Last fall, two local pharmaceutical companies announced upcoming reductions in workforce. I keep a LinkedIn template that is dedicated for situations like this, letting the prospect know that I’ve heard about the layoffs, sharing a bit about EQRx, and making it clear that we’re hiring.
I know these kinds of situations can put employees in a difficult place, so I’m careful and empathetic in my messaging. I make sure to really target people who could be an immediate fit for openings we have. I’ve hired two people with seriously hard-to-find skill sets using this nose-for-news approach.
Approach #4 — Turn a reference into a hire
References are important. Sure, it’s extremely rare that a candidate’s reference is going to be negative. It has happened a time or two in my career, but it’s certainly not typical. Instead, I like to use reference calls for two purposes:
- To elicit information as to how to best set up a potential new hire for success in my organization. It’s a chance for me to learn how to keep them engaged and provide them with an opportunity to grow their career at EQRx. You may also learn how to get their relationship with their future manager off on the right foot. I’ve found that a conversation with a former manager or colleague always provides some good nuggets of information.
- To turn that reference into a networking opportunity.
Last summer while I was contacting references for a potential director hire, I had the opportunity to chat with a program leader who had been an internal stakeholder for the candidate at a prior company. It was a highly productive conversation and I received some fantastic information on the candidate, but I was also able to plant a seed. I mentioned to the candidate’s reference that we were going to be looking for someone with a background similar to theirs in the coming months. After a few follow-up calls and our normal interview process, this reference became a hire.

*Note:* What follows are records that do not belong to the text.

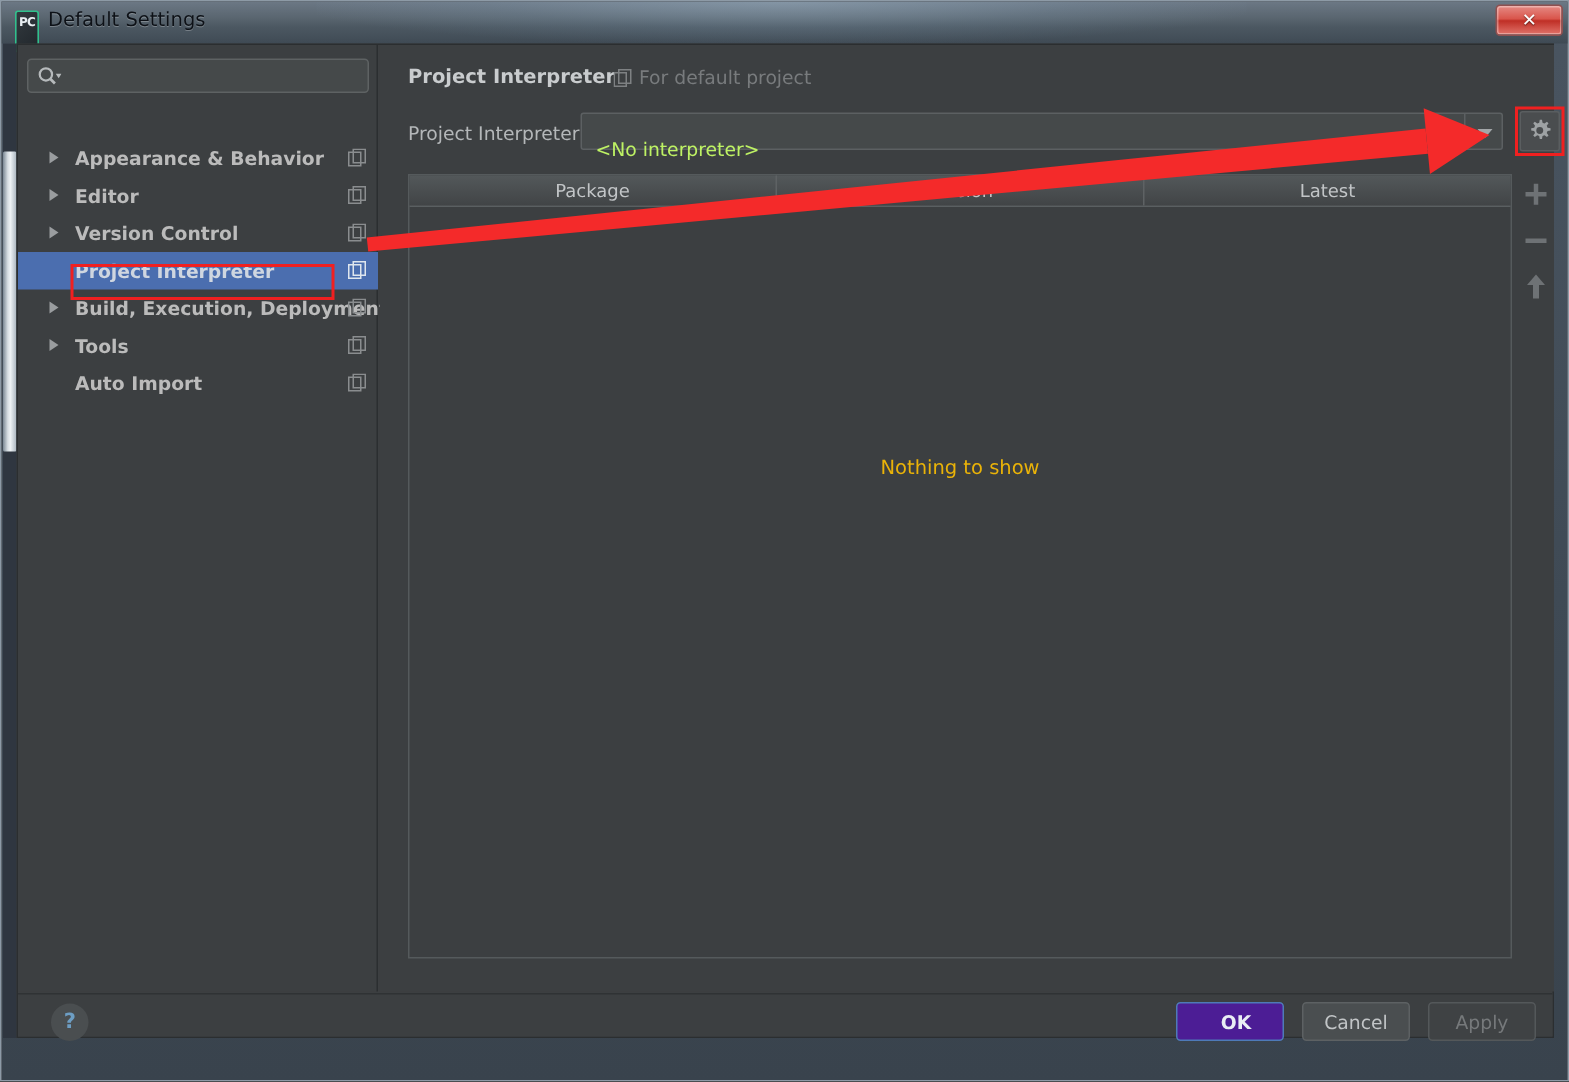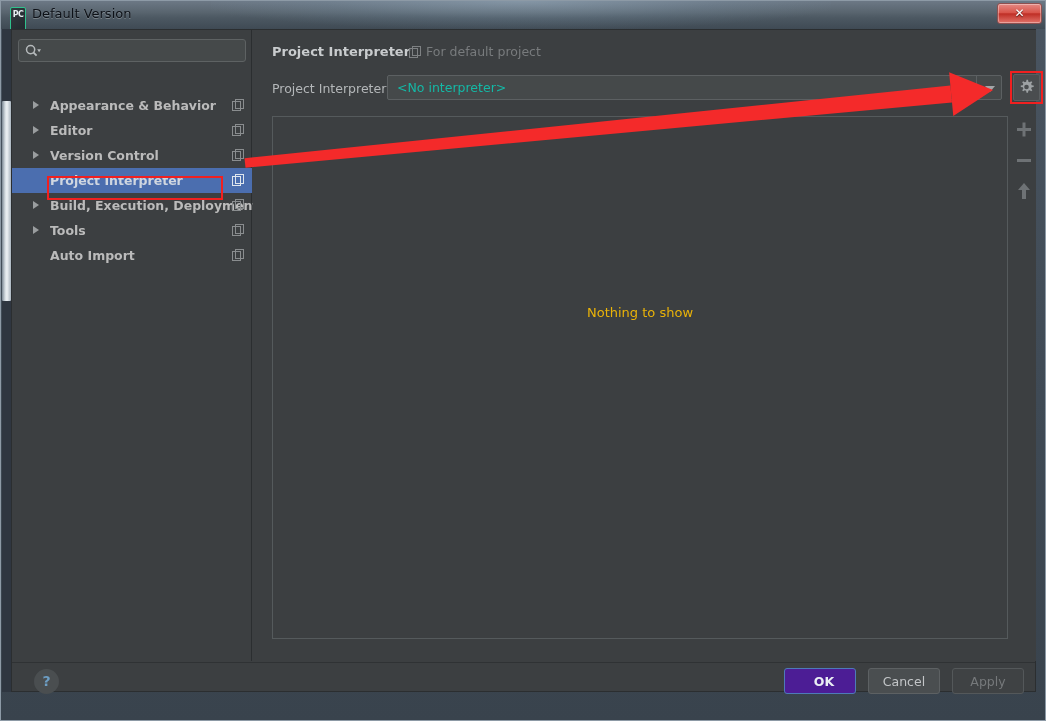--- a/index.html
+++ b/index.html
@@ -172,22 +172,22 @@
     font-family: "DejaVu Sans", sans-serif;
   }
   #interp-combo {
     position: absolute; left: 134px; top: 45px;
     width: 615px; height: 25px;
     background: #45494a;
     border: 1px solid #5c6062;
     border-radius: 2px;
   }
   #interp-value {
-    position: absolute; left: 9px; top: 4px;
-    font-size: 12.5px; color: #14b8a6;
+    position: absolute; left: 9px; top: 16px;
+    font-size: 12.5px; color: #bef264;
     font-family: "DejaVu Sans", sans-serif;
   }
   #combo-arrow-btn {
     position: absolute; right: 0px; top: 0px;
     width: 25px; height: 23px;
     border-left: 1px solid #5c6062;
     cursor: pointer;
   }
   #combo-arrow-btn::after {
     content:"";
@@ -316,21 +316,21 @@
   }
 </style>
 </head>
 <body>
 
 <div id="window">
 
   <div id="titlebar">
     <div id="title-glow"></div>
     <div id="app-icon">PC</div>
-    <div id="win-title">Default Version</div>
+    <div id="win-title">Default Settings</div>
     <div id="close-btn">✕</div>
   </div>
 
   <div id="edge-strip">
     <div id="edge-thumb"></div>
   </div>
 
   <div id="content">
 
     <div id="sidebar">
@@ -422,20 +422,25 @@
         <svg width="17" height="17" viewBox="0 0 17 17" style="position:absolute;left:4px;top:4px;">
           <g fill="#9ea2a4">
             <path d="M8.5 0.8 l1.5 0 l0.35 2.0 l1.3 0.55 l1.65 -1.2 l1.05 1.05 l-1.2 1.65 l0.55 1.3 l2.0 0.35 l0 1.5 l-2.0 0.35 l-0.55 1.3 l1.2 1.65 l-1.05 1.05 l-1.65 -1.2 l-1.3 0.55 l-0.35 2.0 l-1.5 0 l-0.35 -2.0 l-1.3 -0.55 l-1.65 1.2 l-1.05 -1.05 l1.2 -1.65 l-0.55 -1.3 l-2.0 -0.35 l0 -1.5 l2.0 -0.35 l0.55 -1.3 l-1.2 -1.65 l1.05 -1.05 l1.65 1.2 l1.3 -0.55 z"></path>
           </g>
           <circle cx="8.5" cy="8.0" r="2.3" fill="#4a4d4f"></circle>
         </svg>
       </div>
       <div id="gear-redbox" style="border-color: rgb(240, 32, 32);"></div>
 
       <div id="table-wrap">
+        <div id="table-head">
+          <div class="th" id="th0">Package</div>
+          <div class="th" id="th1">Version</div>
+          <div class="th" id="th2">Latest</div>
+        </div>
         <div id="empty-msg">Nothing to show</div>
       </div>
 
       <div id="side-tools">
         <div class="stool" id="tool-add">
           <svg width="26" height="27" viewBox="0 0 26 27">
             <rect x="6" y="12" width="14" height="3" fill="#6e7275"></rect>
             <rect x="11.5" y="6.5" width="3" height="14" fill="#6e7275"></rect>
           </svg>
         </div>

These are just a few examples of often overlooked sourcing strategies. If there’s one thing I encourage you to take away from this post, it’s that there are always more stones to turn over — you just need to be creative. These four examples, each from a different sourcing strategy, resulted in five amazing hires for EQRx. Sometimes, a little creativity and some old-fashioned hard work can result in connecting with hard-to-find talent you otherwise wouldn’t have known existed.